However, people who live in a capitalist society have to fight to get a job in order to survive. That’s why many of the laid-off workers seek alternative employment – much more unfavorable in most of the cases, but still paying them wages for their labor. Some are trained to work for Taco Bell, others – as prison guards; still others get involved in the production of lint-rollers. Even raising rabbits for pets, meat and skins is a way to make a living. Eventually, none of these occupations turns out successful or satisfactory. This, combined with people’s effort to find an external solution, seems to strongly reinforce Myrdal’s theory that things worsen once they get bad, and that the way out is something external to happen. The first step toward breaking this cycle is the change of attitude: people have to get rid of their passivity, despair and feeling of helplessness in order to start all over again. That is why the sheriff pays an evangelist preacher to come and raise the spirits; that is why President Raegan comes to help with ideas. The second step is the idea to turn the city into a tourist attraction – an idea that seems to attract a lot of enthusiasm and positive energy. And money as well. More than $13 million are spent to build a luxurious hotel, even more go for the construction of the Water Street Pavilion. The attraction grow in size and number, but ironically, the tourists never come to Flint, and six months later the Pavilion is closed due to lack of visitors. The explanation given in the documentary is that people don’t like to celebrate human tragedy while on vacation. This fact influences the economic growth (or revival, to be more correct) of the town, thereby emphasizing on the interaction between the cultural and economic processes taking place in Flint.

════

* Exercise prompt *
Return the passage about laid-off workers in Flint and the city's tourism venture word for word, in full.

* Record extracts *
════

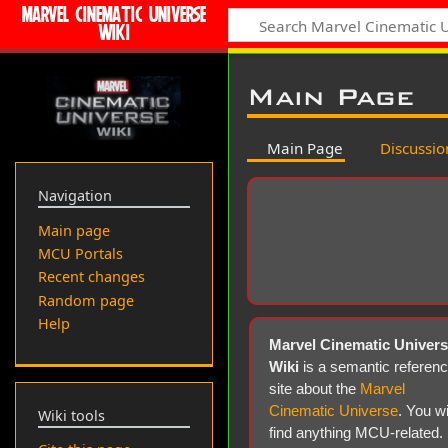
MARVEL CINEMATIC UNIVERSE
WIKI
Main Page
Main Page
Discussio
Navigation
Main page
MCU Portals
Recent changes
Random page
Help
Marvel Cinematic Univer
Wiki
is a semantic referen
site about the
Marvel
Cinematic Universe
. You wi
Wiki tools
find anything MCU-related.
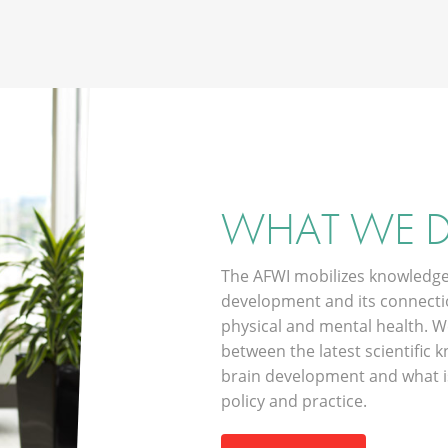
WHAT WE 
The AFWI mobilizes knowledge
development and its connectio
physical and mental health. W
between the latest scientific
brain development and what is
policy and practice.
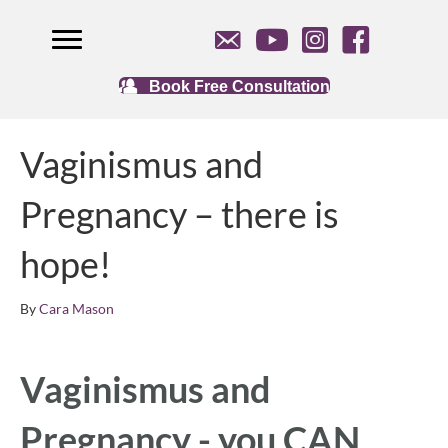
Book Free Consultation
Vaginismus and
Pregnancy – there is
hope!
By
Cara Mason
Vaginismus and
Pregnancy - you CAN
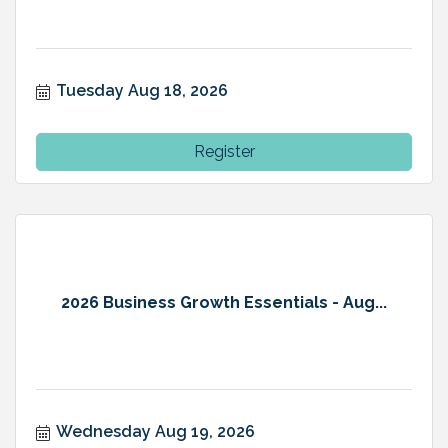
Tuesday Aug 18, 2026
Register
2026 Business Growth Essentials - Aug...
Wednesday Aug 19, 2026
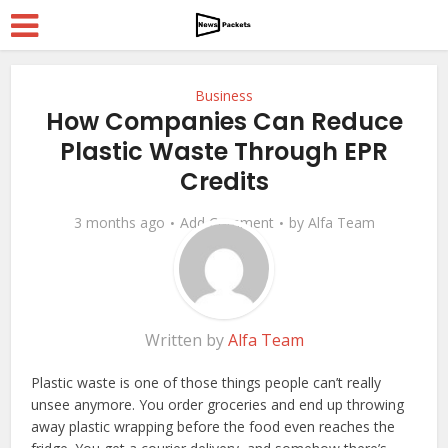
Business
How Companies Can Reduce
Plastic Waste Through EPR
Credits
3 months ago
Add Comment
by
Alfa Team
Written by
Alfa Team
Plastic waste is one of those things people can’t really
unsee anymore. You order groceries and end up throwing
away plastic wrapping before the food even reaches the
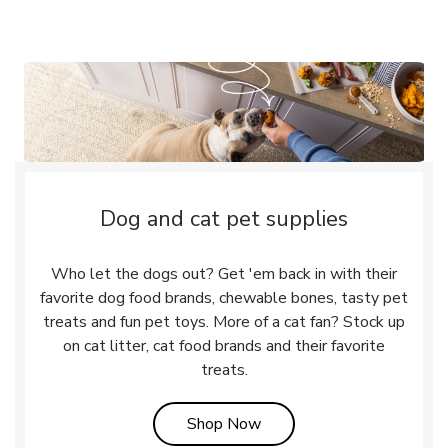
Dog and cat pet supplies
Who let the dogs out? Get 'em back in with their
favorite dog food brands, chewable bones, tasty pet
treats and fun pet toys. More of a cat fan? Stock up
on cat litter, cat food brands and their favorite
treats.
Link Opens in New Tab
Shop Now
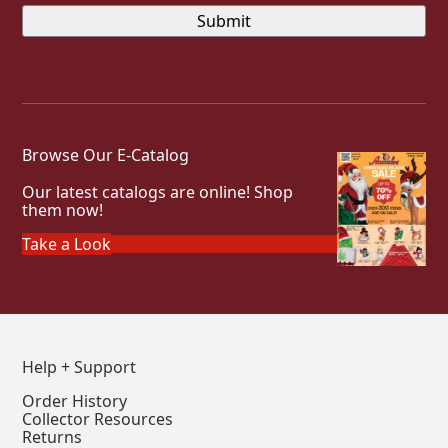
Browse Our E-Catalog
Our latest catalogs are online! Shop
them now!
Take a Look
Help + Support
Order History
Collector Resources
Returns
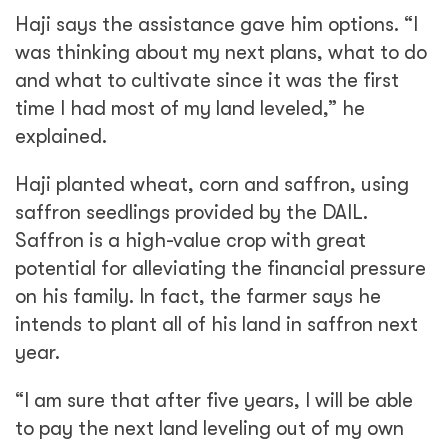
Haji says the assistance gave him options. “I
was thinking about my next plans, what to do
and what to cultivate since it was the first
time I had most of my land leveled,” he
explained.
Haji planted wheat, corn and saffron, using
saffron seedlings provided by the DAIL.
Saffron is a high-value crop with great
potential for alleviating the financial pressure
on his family. In fact, the farmer says he
intends to plant all of his land in saffron next
year.
“I am sure that after five years, I will be able
to pay the next land leveling out of my own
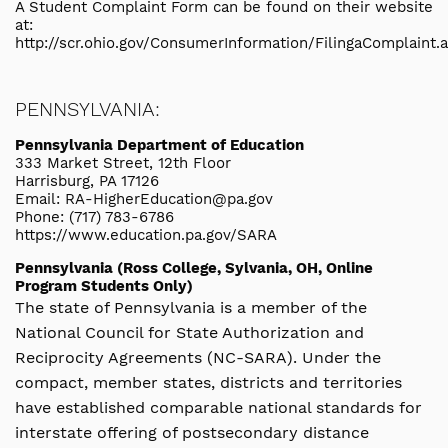
A Student Complaint Form can be found on their website
at:
http://scr.ohio.gov/ConsumerInformation/FilingaComplaint.
PENNSYLVANIA:
Pennsylvania Department of Education
333 Market Street, 12th Floor
Harrisburg, PA 17126
Email: RA-HigherEducation@pa.gov
Phone: (717) 783-6786
https://www.education.pa.gov/SARA
Pennsylvania (Ross College, Sylvania, OH, Online
Program Students Only)
The state of Pennsylvania is a member of the
National Council for State Authorization and
Reciprocity Agreements (NC-SARA). Under the
compact, member states, districts and territories
have established comparable national standards for
interstate offering of postsecondary distance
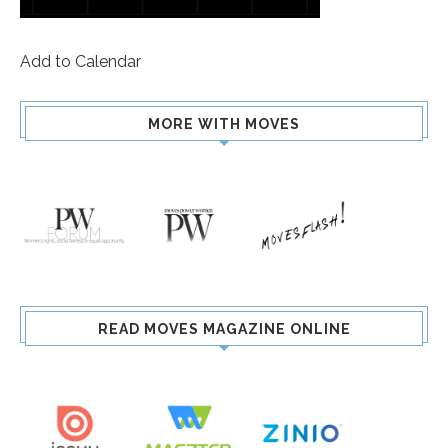
Add to Calendar
MORE WITH MOVES
READ MOVES MAGAZINE ONLINE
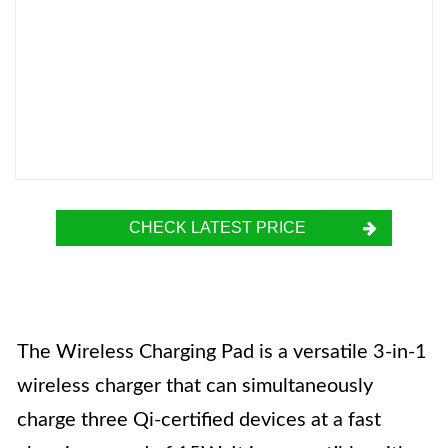
CHECK LATEST PRICE
The Wireless Charging Pad is a versatile 3-in-1
wireless charger that can simultaneously
charge three Qi-certified devices at a fast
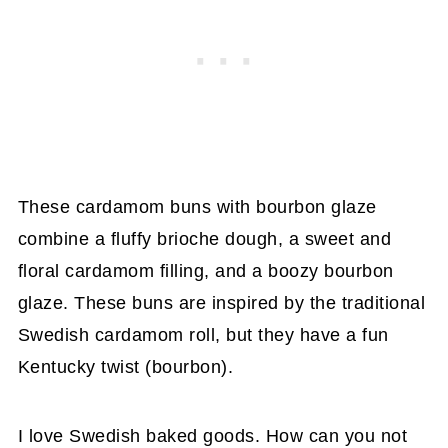
These cardamom buns with bourbon glaze
combine a fluffy brioche dough, a sweet and
floral cardamom filling, and a boozy bourbon
glaze. These buns are inspired by the traditional
Swedish cardamom roll, but they have a fun
Kentucky twist (bourbon).
I love Swedish baked goods. How can you not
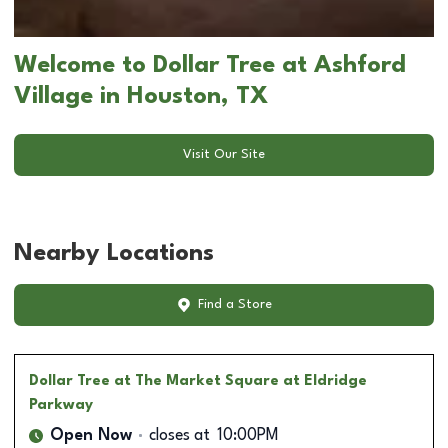
Welcome to Dollar Tree at Ashford
Village in Houston, TX
Visit Our Site
Nearby Locations
Find a Store
Dollar Tree
at The Market Square at Eldridge
Parkway
Open Now
closes at
10:00PM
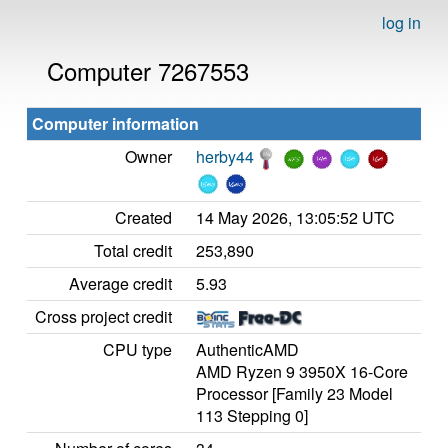
log in
Computer 7267553
Computer information
Owner
herby44
Created
14 May 2026, 13:05:52 UTC
Total credit
253,890
Average credit
5.93
Cross project credit
CPU type
AuthenticAMD
AMD Ryzen 9 3950X 16-Core
Processor [Family 23 Model
113 Stepping 0]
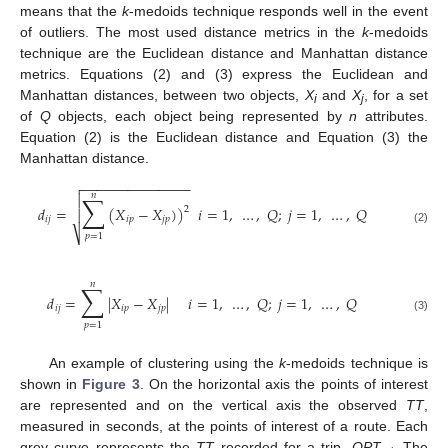
means that the
k
-medoids technique responds well in the event
of outliers. The most used distance metrics in the
k
-medoids
technique are the Euclidean distance and Manhattan distance
metrics. Equations (2) and (3) express the Euclidean and
Manhattan distances, between two objects,
X
and
X
, for a set
i
j
of
Q
objects, each object being represented by
n
attributes.
Equation (2) is the Euclidean distance and Equation (3) the
Manhattan distance.
−
−
−
−
−
−
−
−
−
−
−
−
−
−

𝑛
∑

𝑑
=
(
𝑋
−
𝑋
)
)
𝑖
=
1
,
…
,
𝑄
;
𝑗
=
1
,
…
,
𝑄
2

𝑖
𝑗
𝑖
𝑝
𝑗
𝑝
(2)
⎷
𝑝
=
1
𝑛
∑
𝑑
=
|
𝑋
−
𝑋
|
𝑖
=
1
,
…
,
𝑄
;
𝑗
=
1
,
…
,
𝑄
𝑖
𝑗
𝑖
𝑝
𝑗
𝑝
(3)
𝑝
=
1
An example of clustering using the
k
-medoids technique is
shown in
Figure 3
. On the horizontal axis the points of interest
are represented and on the vertical axis the observed
TT
,
measured in seconds, at the points of interest of a route. Each
grey curve represents the
TT
recorded for a trip,
OPT
. The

════

* Solution for this problem *
However, people who live in a capitalist society have to fight to get a job in order to survive. That’s why many of the laid-off workers seek alternative employment – much more unfavorable in most of the cases, but still paying them wages for their labor. Some are trained to work for Taco Bell, others – as prison guards; still others get involved in the production of lint-rollers. Even raising rabbits for pets, meat and skins is a way to make a living. Eventually, none of these occupations turns out successful or satisfactory. This, combined with people’s effort to find an external solution, seems to strongly reinforce Myrdal’s theory that things worsen once they get bad, and that the way out is something external to happen. The first step toward breaking this cycle is the change of attitude: people have to get rid of their passivity, despair and feeling of helplessness in order to start all over again. That is why the sheriff pays an evangelist preacher to come and raise the spirits; that is why President Raegan comes to help with ideas. The second step is the idea to turn the city into a tourist attraction – an idea that seems to attract a lot of enthusiasm and positive energy. And money as well. More than $13 million are spent to build a luxurious hotel, even more go for the construction of the Water Street Pavilion. The attraction grow in size and number, but ironically, the tourists never come to Flint, and six months later the Pavilion is closed due to lack of visitors. The explanation given in the documentary is that people don’t like to celebrate human tragedy while on vacation. This fact influences the economic growth (or revival, to be more correct) of the town, thereby emphasizing on the interaction between the cultural and economic processes taking place in Flint.